When I added Cummins to my Jubak’s Picks portfolio in May 2010 (the shares are up 118% since then), I cited two reasons. First, the cyclical reason: after truck owners and trucking companies had postponed buying new trucks during the Great Recession, Cummins was looking at huge pent-up demand for its new diesel engines. That worked pretty well in 2010 (revenue grew by 22.5%) and 2011 (36.5%). Second, the company had used the bad times in the economy in general and the truck sector in particular to cut costs and to push ahead with R&D investments. Morningstar estimates that Cummins cut its breakeven point because of these cost reductions to sales of 250,000 engines a year from the previous 300,000. The company’s investments in R&D enabled it to become a key component supplier to its competitors in the diesel-engine business.
Competitors buy components from Cummins because the company’s technology is enough better so that most competitors who want to improve engine efficiency or reduce emissions buy from Cummins rather than make components themselves. Today, Cummins gets 30% of its sales from parts and services, up from 18% in 2005, and it has gained 10 percentage points of market share in the US heavy-duty industry over the last decade.
Which is not to say that everything has gone well for Cummins in the last couple of years. Sales fell by 4% in 2012 and 0.2% in 2013. Gross margins stayed relatively steady at 26% in 2012 and 25.3% in 2013 but that was, in itself, a disappointment to a Wall Street that was looking for margins to expand as Cummins gained market share and as cost reductions kicked in.
It hasn’t been a great 12-months for Cummins shares—they’re up 15.1% versus 14.2 for the Standard & Poor’s 500 index (SPX) as of the close on Wednesday, October 29. That performance is not quite as good as the raw numbers suggest, since Cummins climbed 7%—almost half that 12-month gain—on October 28 alone.
On that day, Cummins reported third quarter earnings and gave guidance for the remainder of 2014 that strongly suggests that the company is moving past that growth soft spot. For the quarter, Cummins reported earnings of $2.32 a share, 3 cents a share better than the Wall Street consensus, on revenue of $4.89 billion. That was above the consensus forecast for $4.72 billion and represented revenue growth of 14.6% year over year. The driver for that growth was stronger demand in North America—up 19% year over year—and enough strength in Europe and China to offset weakness in Brazil and produce 10% growth in international sales.
Cummins also raised its guidance for all of fiscal 2014 to forecast growth of 10% to 12% for the year (up from 8% to 11%) to revenue of $19.03 billion to $19.38 billion versus the consensus projection of $19 billion.

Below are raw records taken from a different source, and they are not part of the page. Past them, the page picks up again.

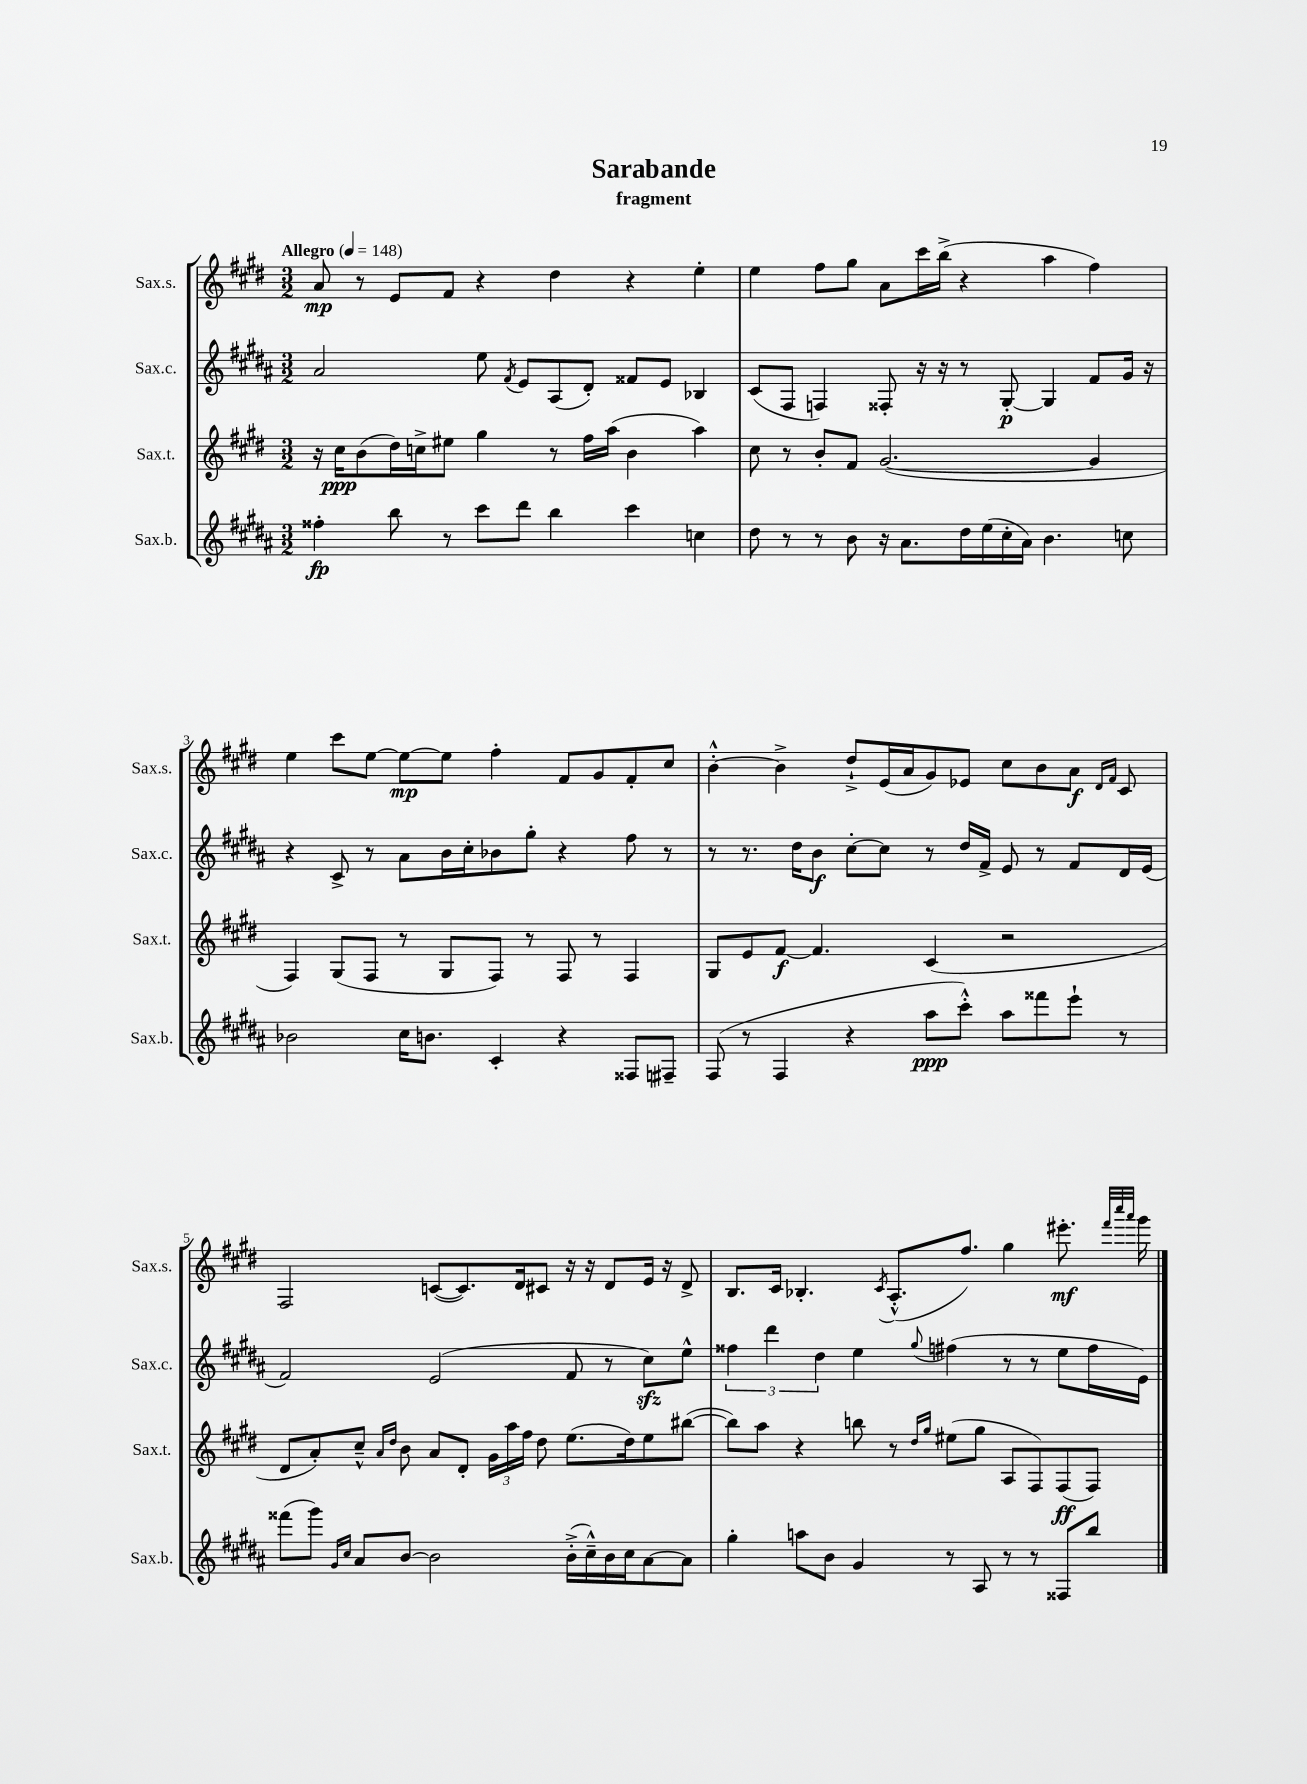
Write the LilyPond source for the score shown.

\header { title = "Sarabande" subtitle = "fragment" }
<<
\new StaffGroup <<
\new Staff = "s0" \with { instrumentName = "Sax.s." shortInstrumentName = "Sax.s." } {
    \clef treble \key e \major \numericTimeSignature \time 3/2 \tempo "Allegro" 4 = 148
    \autoBeamOff a'8\mp r8 e'8[ fis'8] r4 dis''4 r4 e''4-. |
    e''4 fis''8[ gis''8] a'8[ cis'''16 b''16]->( r4 a''4 fis''4) |
    e''4 cis'''8[ e''8]~ e''8[~\mp e''8] fis''4-. fis'8[ gis'8 fis'8-. cis''8] |
    b'4~-.-^ b'4-> dis''8[-!-> e'16( a'16 gis'8) ees'8] cis''8[ b'8 a'8]\f \grace { dis'16[ fis'16] } cis'8 |
    fis2 c'8[~( c'8.) dis'16 cis'8] r16 r16 dis'8[ e'16] r16 dis'8-> |
    b8.[ cis'16] bes4.-. \acciaccatura { cis'8 } a8.[-.-^( fis''8.]) gis''4 eis'''8.-.\mf \grace { fis'''32[ cis''''32 a'''32] } gis'''16 \bar "|." |
}
\new Staff = "s1" \with { instrumentName = "Sax.c." shortInstrumentName = "Sax.c." } {
    \clef treble \key b \major \numericTimeSignature \time 3/2
    \autoBeamOff ais'2 e''8 \acciaccatura { fis'8 } e'8[ ais8( dis'8]-.) fisis'8[ e'8] bes4 |
    cis'8[( fis8] f4) fisis8-. r16 r16 r8 gis8~-.\p gis4 fis'8[ gis'16] r16 |
    r4 cis'8-> r8 ais'8[ b'16 cis''16-. bes'8 gis''8]-. r4 fis''8 r8 |
    r8 r8. dis''16[ b'8]\f cis''8[~-. cis''8] r8 dis''16[ fis'16]-> e'8 r8 fis'8[ dis'16 e'16]( |
    fis'2) e'2( fis'8 r8 cis''8[\sfz) e''8]-^ |
    \tuplet 3/2 { fisis''4 dis'''4 dis''4 } e''4 \appoggiatura { gis''8 } fis''4( r8 r8 e''8[ fis''16 e'16]) \bar "|." |
}
\new Staff = "s2" \with { instrumentName = "Sax.t." shortInstrumentName = "Sax.t." } {
    \clef treble \key e \major \numericTimeSignature \time 3/2
    \autoBeamOff r16 cis''16[\ppp b'8( dis''16) c''16-> eis''8] gis''4 r8 fis''16[ a''16]( b'4 a''4) |
    cis''8 r8 b'8[-. fis'8] gis'2.~( gis'4 |
    fis4) gis8[( fis8] r8 gis8[ fis8]) r8 fis8 r8 fis4 |
    gis8[ e'8 fis'8]~\f fis'4. cis'4( r2 |
    dis'8[ a'8-.) cis''8]---^ \grace { a'16[ dis''16] } b'8 a'8[ dis'8]-. \tuplet 3/2 { gis'16[ a''16 fis''16] } dis''8 e''8.[( dis''16) e''8 bis''8]~( |
    bis''8[) a''8] r4 b''8 r8 \grace { dis''16[ gis''16] } eis''8[( gis''8] a8[ fis8) fis8\ff( fis8]) \bar "|." |
}
\new Staff = "s3" \with { instrumentName = "Sax.b." shortInstrumentName = "Sax.b." } {
    \clef treble \key b \major \numericTimeSignature \time 3/2
    \autoBeamOff fisis''4-.\fp b''8 r8 cis'''8[ dis'''8] b''4 cis'''4 c''4 |
    dis''8 r8 r8 b'8 r16 ais'8.[ dis''16 e''16( cis''16-. ais'16]) b'4. c''8 |
    bes'2 cis''16[ b'8.] cis'4-. r4 fisis8[ fis8]-- |
    fis8( r8 fis4 r4 ais''8[\ppp cis'''8]-.-^) ais''8[ fisis'''8 e'''8]-! r8 |
    fisis'''8[( gis'''8]) \grace { gis'16[ cis''16] } ais'8[ b'8]~ b'2 b'16[-.->( cis''16---^) b'16 cis''16 ais'8~ ais'8] |
    gis''4-. a''8[ b'8] gis'4 r8 ais8 r8 r8 fisis8[ b''8] \bar "|." |
}
>>
>>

And it looks like the company has put that margin issue behind it. In its guidance, Cummins said it expected EBIT margin (earnings before interest and taxes) of 13% to 13.5% against the previous guidance of 12.75% to 13.25%. In the engine division, EBIT margin is forecast at 11% to 11.5% (up from 10.5% to 11.5%) and in the components unit, EBIT margin was guided up to 13.5% to 14.0% from the previous 13% to 14%.
I’ve been looking for a quarter like this from Cummins so I’ve got much of this good news built into my target price of $175 a share. I am going to tweak that target just a bit to $181 today.
Obviously (I hope) I’m keeping this stock in my portfolios.
Full disclosure: I don’t own shares of any of the companies mentioned in this post in my personal portfolio. When in 2010 I started the mutual fund I managed, Jubak Global Equity Fund, I liquidated all my individual stock holdings and put the money into the fund. The fund shut its doors at the end of May and my personal portfolio is now in cash. (Please don’t read any call on the market in that cash position. It just takes longer than I’d thought to wind up a fund business.) I anticipate putting those funds to work in the market over the next few months and when I do I’ll disclose my positions here.